Monday, 20 June 2016

The Mongol Empire

The Mongol Empire Hardcover – 30 Sep 2016



When Chinggis Khan ascended the pulpit of a mosque in Bukhara, Muslims across the world viewed the Mongols as a punishment sent by God for their sins. Yet, within a hundred years the Mongols were largely Muslim rulers and Islam had spread into new territories even as Muslim merchants dominated most of the trade routes, including China. How did this occur and what caused such an about face that transformed three-quarters of the Mongol Empire into an Islamic empire? This book seeks to answer these questions while examining the Mongol Empire's interactions with Muslims from its inception to its fall. During this period the Mongol Empire was transformed from an empire that conquered and then ruled Muslims to an empire that used Islamic forms of authority and legitimacy. The Empire promoted Islamic sciences and art and assisted the spread of ideas and goods through the Pax Mongolica and the Silk Road.
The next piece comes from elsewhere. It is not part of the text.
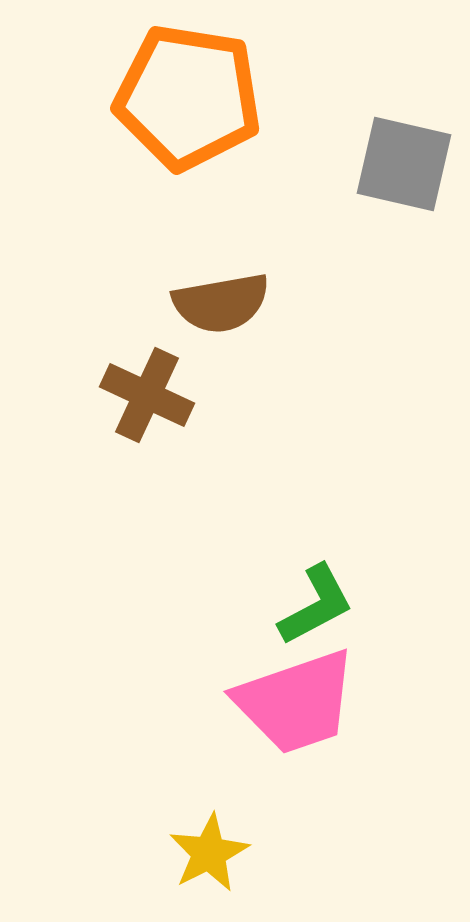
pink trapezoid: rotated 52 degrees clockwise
While attention is given to the political and military history of the Mongols, this book also examines the empire from the perspective of its subjects, particularly its Muslim inhabitants. Furthermore, it examines the empire as an entity that changed through time and compares how the ecology, economics, religion, and the Chinggisid dynasty affected all portions of the empire.


Timothy May is Department Head and Associate Professor of Central Eurasian and Middle Eastern History at North Georgia College and State University. He is the author of The Mongol Art of War: Chinggis Khan and the Mongol Military System (2007) and Culture and Customs of Mongolia (2009).